Like many, I was pleased by the publication by the General Dental Council (GDC) of its proposals for a better and fairer system of regulation.1 To me, this document is a welcome move towards recognition that avoidable harm of patients needs to be seen within the context of the wider system, rather than purely a problem caused by a 'bad apple'. This approach is very much in keeping with others involved in the issue of patient safety, and demonstrates the first step towards dealing with a regulatory system that has arguably lost its focus in recent years.

Such an approach is not without challenges; one of the biggest is the lamentable lack of published data to underpin such a policy, particularly in relation to what is known as 'avoidable' harm. We are currently in a situation where nobody truly knows where and when avoidable harm happens to patients within primary care dentistry. Consequently, our understanding of why it is happening is, in many cases, based on conjecture. It is only by understanding these issues that we can put effective systems in place to better protect our patients. As my wise old tutors from dental school would have said 'You can't form a treatment plan without an examination and diagnosis'.

Shifting the balance sensibly proposes that educators should have data shared with them that show how their teaching may influence patient care, but it is just as important that others involved in healthcare systems also receive useful information. Bodies involved in contracting could gain useful data about which areas of their activity hold the greatest risk and formulate strategies to quality assure appropriately. I would hope that commissioners are carefully considering recent cases where systematic failures, involving thousands of patients, were identified, and learn relevant lessons from it.

...nobody truly knows where and when avoidable harm happens to patients within primary care dentistry...

Not only are there few data available but, when they do exist, they are often held by bodies who often sit squarely on opposite sides of the fence. So, while it is laudable that the GDC has decided to shift its focus in this way, this surely needs to be met with an appropriate response from the profession. Cases that reach the stage of civil or regulatory proceedings are only a small proportion of instances of harm, and so it is just as important to learn from 'near misses' and lesser levels of harm. Learning from reporting systems and civil proceedings should also be used to inform regulatory strategy but, if we are to use these data, we will need to try to rebuild trust between the parties involved.

There is a need to ensure that 'proportionate' regulation is adequately supported. We need to be sure that the issues that trigger assessments of 'Fitness to Practise' are genuinely those that hold a threat to patients, and avoid regulation simply becoming a 'tick-box' exercise that misses the important issues. Again, this area lacks data and our understanding of the issues that cause the most harm to patients is rudimentary. Arguably, performance assessments of any type should be informed by data from actual cases of avoidable harm, rather than what one or two experts think may or may not be important. The General Medical Council has published its view on when a matter is likely to suggest that Fitness to Practise is impaired, and it could be argued that a similar standard could be used for dentistry. Their comments on 'isolated' cases are of particular interest2 and this seems to me to be a sensible place to start if the process is to be proportionate.

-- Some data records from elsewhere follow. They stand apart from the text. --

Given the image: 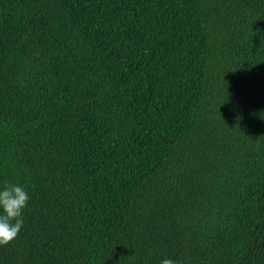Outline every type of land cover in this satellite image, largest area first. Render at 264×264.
Returning a JSON list of instances; mask_svg holds the SVG:
<instances>
[{
    "label": "trees",
    "instance_id": "trees-1",
    "mask_svg": "<svg viewBox=\"0 0 264 264\" xmlns=\"http://www.w3.org/2000/svg\"><path fill=\"white\" fill-rule=\"evenodd\" d=\"M0 264H264V0H0Z\"/></svg>",
    "mask_w": 264,
    "mask_h": 264
},
{
    "label": "clouds",
    "instance_id": "clouds-1",
    "mask_svg": "<svg viewBox=\"0 0 264 264\" xmlns=\"http://www.w3.org/2000/svg\"><path fill=\"white\" fill-rule=\"evenodd\" d=\"M30 196L28 191L16 183H6L0 189V246L13 241L23 227V210L27 207ZM161 264H176L175 261L164 258Z\"/></svg>",
    "mask_w": 264,
    "mask_h": 264
}]
</instances>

The move towards local resolution, where appropriate, is to be commended, but there is equally a need to ensure that there is funding to support this and that judgments are made in the fair and proportionate manner way that the current Fitness to Practise panels generally do. A 'postcode lottery' must be avoided at all costs, and decisions must be adequately defensible to avoid appeals negating the value of the process.

Reassuringly, there is recognition from both sides of the fence that a change in approach is needed. I also support this but, bearing in mind the missed opportunities in recent years to learn lessons from other industries, including our colleagues in medicine, I would humbly suggest that this should not be left exclusively to 'lay people'; it requires engagement from the wider profession if it is to be effective.

I am genuinely more hopeful now than ever that changes can be made which will not only better protect patients but, as importantly, will not hinder the 'reasonable' practitioner from carrying out their daily task of helping patients to improve their health. It's just a shame that it has taken so long for this to come about.